Preparation time: 10 minutes

Ingredients

  • SERVES 4
  • 6 spring onions
  • 2 Tbsp sunflower oil
  • 300 g/10oz bag small broccoli florets
  • half a 250g packet of thick egg noodles
  • 450 g/1lb lean pork stir-fry
  • 100 g/4oz shiitake or chestnut mushrooms
  • 180g jar Cantonese sweet and spicy stir-fry sauce (see tip**)
  • 300g bag beansprouts
  • handful roasted salted cashew nuts

Preparation

Step 1

1. Over a high heat, bring a pan of water to the boil (for the noodles). Chop the onions into chunky lengths. Heat the oil in a wok, tip in the broccoli and stir fry for 2 minutes until it starts to soften.
2. Tip the noodles into the boiling water and boil for 4 minutes until softened. Meanwhile, add the pork strips to the wok and fry until the meat changes colour.

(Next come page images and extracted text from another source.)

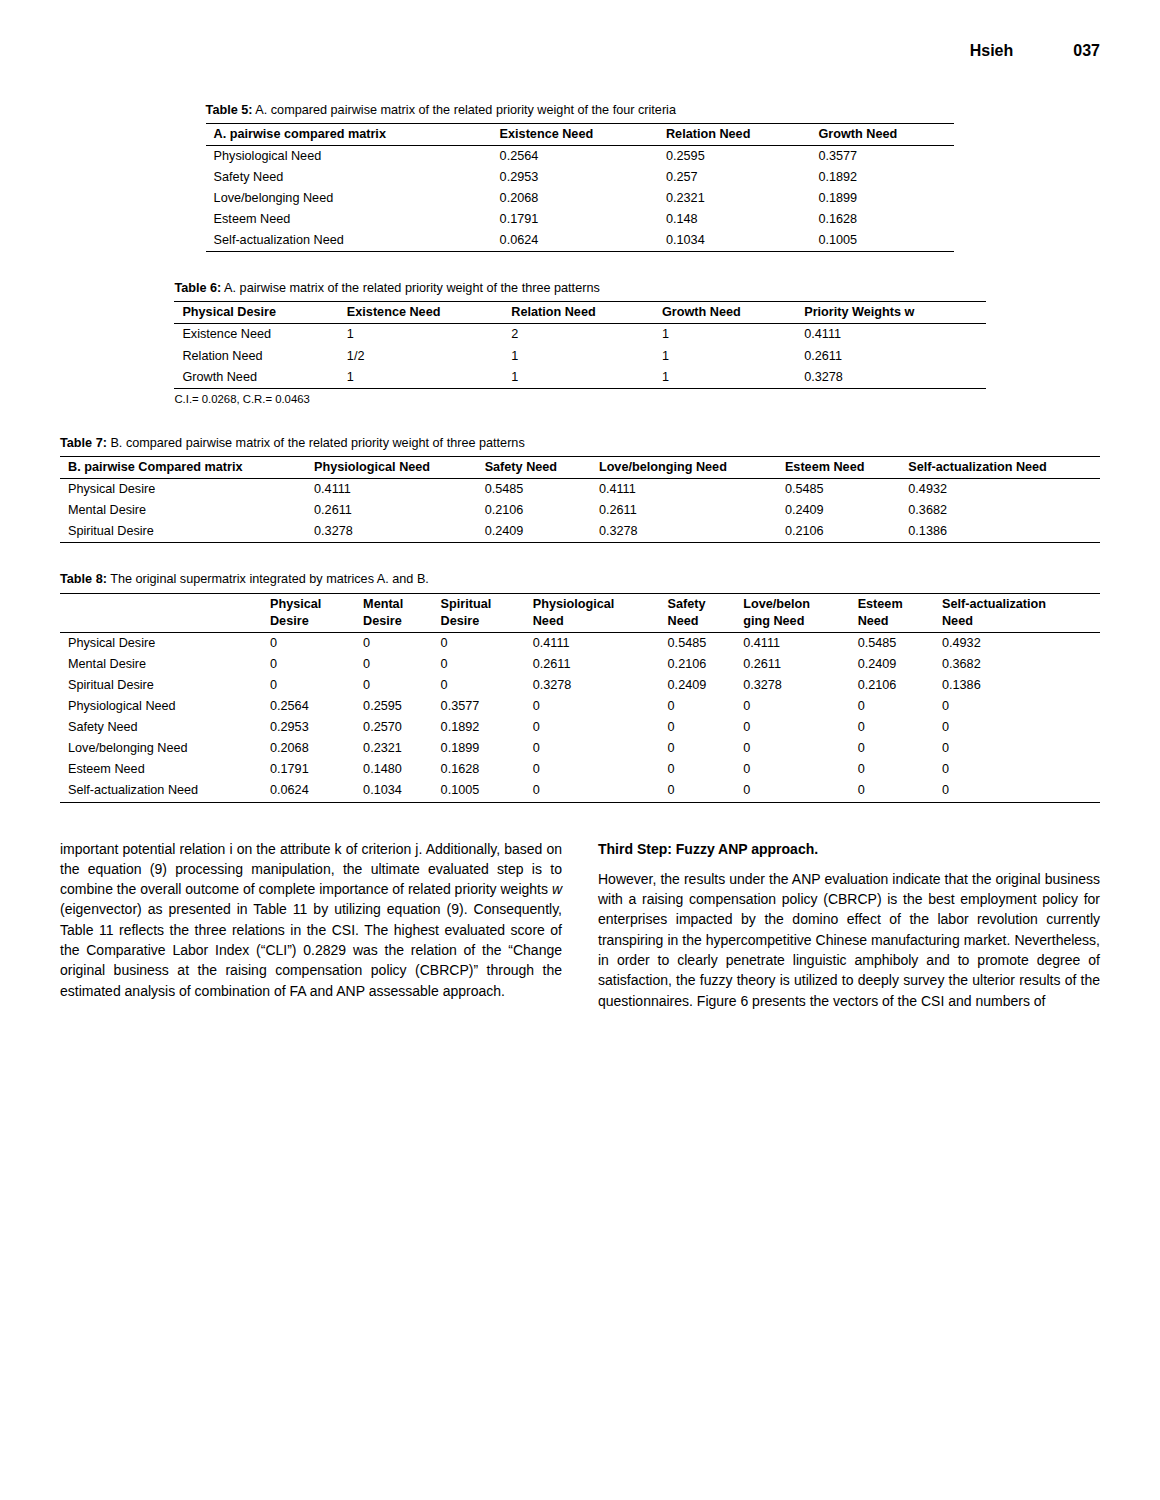Hsieh037
Table 5: A. compared pairwise matrix of the related priority weight of the four criteria
| A. pairwise compared matrix | Existence Need | Relation Need | Growth Need |
| --- | --- | --- | --- |
| Physiological Need | 0.2564 | 0.2595 | 0.3577 |
| Safety Need | 0.2953 | 0.257 | 0.1892 |
| Love/belonging Need | 0.2068 | 0.2321 | 0.1899 |
| Esteem Need | 0.1791 | 0.148 | 0.1628 |
| Self-actualization Need | 0.0624 | 0.1034 | 0.1005 |
Table 6: A. pairwise matrix of the related priority weight of the three patterns
| Physical Desire | Existence Need | Relation Need | Growth Need | Priority Weights w |
| --- | --- | --- | --- | --- |
| Existence Need | 1 | 2 | 1 | 0.4111 |
| Relation Need | 1/2 | 1 | 1 | 0.2611 |
| Growth Need | 1 | 1 | 1 | 0.3278 |
C.I.= 0.0268, C.R.= 0.0463
Table 7: B. compared pairwise matrix of the related priority weight of three patterns
| B. pairwise Compared matrix | Physiological Need | Safety Need | Love/belonging Need | Esteem Need | Self-actualization Need |
| --- | --- | --- | --- | --- | --- |
| Physical Desire | 0.4111 | 0.5485 | 0.4111 | 0.5485 | 0.4932 |
| Mental Desire | 0.2611 | 0.2106 | 0.2611 | 0.2409 | 0.3682 |
| Spiritual Desire | 0.3278 | 0.2409 | 0.3278 | 0.2106 | 0.1386 |
Table 8: The original supermatrix integrated by matrices A. and B.
| | Physical Desire | Mental Desire | Spiritual Desire | Physiological Need | Safety Need | Love/belon ging Need | Esteem Need | Self-actualization Need |
| --- | --- | --- | --- | --- | --- | --- | --- | --- |
| Physical Desire | 0 | 0 | 0 | 0.4111 | 0.5485 | 0.4111 | 0.5485 | 0.4932 |
| Mental Desire | 0 | 0 | 0 | 0.2611 | 0.2106 | 0.2611 | 0.2409 | 0.3682 |
| Spiritual Desire | 0 | 0 | 0 | 0.3278 | 0.2409 | 0.3278 | 0.2106 | 0.1386 |
| Physiological Need | 0.2564 | 0.2595 | 0.3577 | 0 | 0 | 0 | 0 | 0 |
| Safety Need | 0.2953 | 0.2570 | 0.1892 | 0 | 0 | 0 | 0 | 0 |
| Love/belonging Need | 0.2068 | 0.2321 | 0.1899 | 0 | 0 | 0 | 0 | 0 |
| Esteem Need | 0.1791 | 0.1480 | 0.1628 | 0 | 0 | 0 | 0 | 0 |
| Self-actualization Need | 0.0624 | 0.1034 | 0.1005 | 0 | 0 | 0 | 0 | 0 |
important potential relation i on the attribute k of criterion j. Additionally, based on the equation (9) processing manipulation, the ultimate evaluated step is to combine the overall outcome of complete importance of related priority weights w (eigenvector) as presented in Table 11 by utilizing equation (9). Consequently, Table 11 reflects the three relations in the CSI. The highest evaluated score of the Comparative Labor Index (“CLI”) 0.2829 was the relation of the “Change original business at the raising compensation policy (CBRCP)” through the estimated analysis of combination of FA and ANP assessable approach.
Third Step: Fuzzy ANP approach.
However, the results under the ANP evaluation indicate that the original business with a raising compensation policy (CBRCP) is the best employment policy for enterprises impacted by the domino effect of the labor revolution currently transpiring in the hypercompetitive Chinese manufacturing market. Nevertheless, in order to clearly penetrate linguistic amphiboly and to promote degree of satisfaction, the fuzzy theory is utilized to deeply survey the ulterior results of the questionnaires. Figure 6 presents the vectors of the CSI and numbers of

Add the onions and mushrooms and cook for a minute or so until the mushrooms start to soften.
3. Stir in the sauce until everything is well coated. Drain the noodles and toss into the wok with the beansprouts and cashews. Heat until the beansprouts start to soften slightly then serve.

**It’s best to go for a brand of spicy stir fry sauce with lots of flavor: we like Lee Kum Kee and Blue Dragon.